Business Problem
Within the data we will often see multiple versions of the same money movement within the transaction systems, this can lead to duplicate transactions in the aggregated documents causing inflated transaction counts and values which can result in false positive scoring hits.
These duplicates can occur for the following reasons:
- Both originator and beneficiary are customers of the bank so we can see the money leaving the originators account and “landing” in the beneficiary account.
- Certain transactions will be sent via two types of swift messages (e.g. we see the same transaction as both a 103 and 202_cov message).
It is incredibly difficult to de-duplicate these transactions as there is:
- rarely (if ever) a true unique identifier
- the transactions are often not exact copies (for example the dates and amounts can slightly differ due to taking time to clear and currency conversion rates changing)

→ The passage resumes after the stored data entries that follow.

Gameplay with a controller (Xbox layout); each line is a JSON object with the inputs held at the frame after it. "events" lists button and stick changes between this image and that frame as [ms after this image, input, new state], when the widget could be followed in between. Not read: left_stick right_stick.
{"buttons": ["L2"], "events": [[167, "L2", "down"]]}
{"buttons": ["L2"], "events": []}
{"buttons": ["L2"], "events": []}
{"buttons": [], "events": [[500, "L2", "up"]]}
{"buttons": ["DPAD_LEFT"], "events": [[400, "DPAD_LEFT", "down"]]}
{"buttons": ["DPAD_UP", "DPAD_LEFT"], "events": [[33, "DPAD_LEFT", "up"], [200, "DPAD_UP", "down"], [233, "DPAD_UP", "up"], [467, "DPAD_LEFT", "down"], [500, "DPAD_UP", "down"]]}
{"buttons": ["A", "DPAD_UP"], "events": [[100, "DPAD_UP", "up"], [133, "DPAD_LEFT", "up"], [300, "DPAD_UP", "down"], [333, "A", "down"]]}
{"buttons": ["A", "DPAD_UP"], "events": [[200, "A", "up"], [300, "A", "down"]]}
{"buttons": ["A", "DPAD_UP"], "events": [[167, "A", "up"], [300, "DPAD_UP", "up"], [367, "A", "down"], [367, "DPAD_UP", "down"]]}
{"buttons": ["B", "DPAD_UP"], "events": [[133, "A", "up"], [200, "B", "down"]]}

- Parties can often do multiple transactions for the same amount on the same day meaning just using parties, time and date could result in the removal of true examples.
Example
In this example John Smith sends one payment of $100 to Barry White on 10/02/2022, both parties are customers of our client bank ABC. Within ABC’s system are likely to see the following:
When we fit this to our standard transaction document model with originator and beneficiary we end up with an aggregated transaction containing 2 transactions for $200.
Best Practice Approach
As it is effectively impossible to de-duplicate the transactions safely and reliably Quantexa’s recommendation is to keep both version of the transaction within the same aggregation (aggregated by originator/beneficiary pairing). However within the thin transactions add to the case class model a new Boolean flag showing we believe the transaction is a duplicate. This can be done by grouping on amount and date, then only count the transaction and amount for any scores / aggregation stats where the Boolean flag is false.
Limitations
This process obviously will not be perfect and therefore some user training will be required and the possible duplication of amounts will have to be considered when setting scoring thresholds.
The approach will also be weakened if the two parties are in different countries and the data is processed separately, in this case the duplicate transactions will be in two different aggregated documents.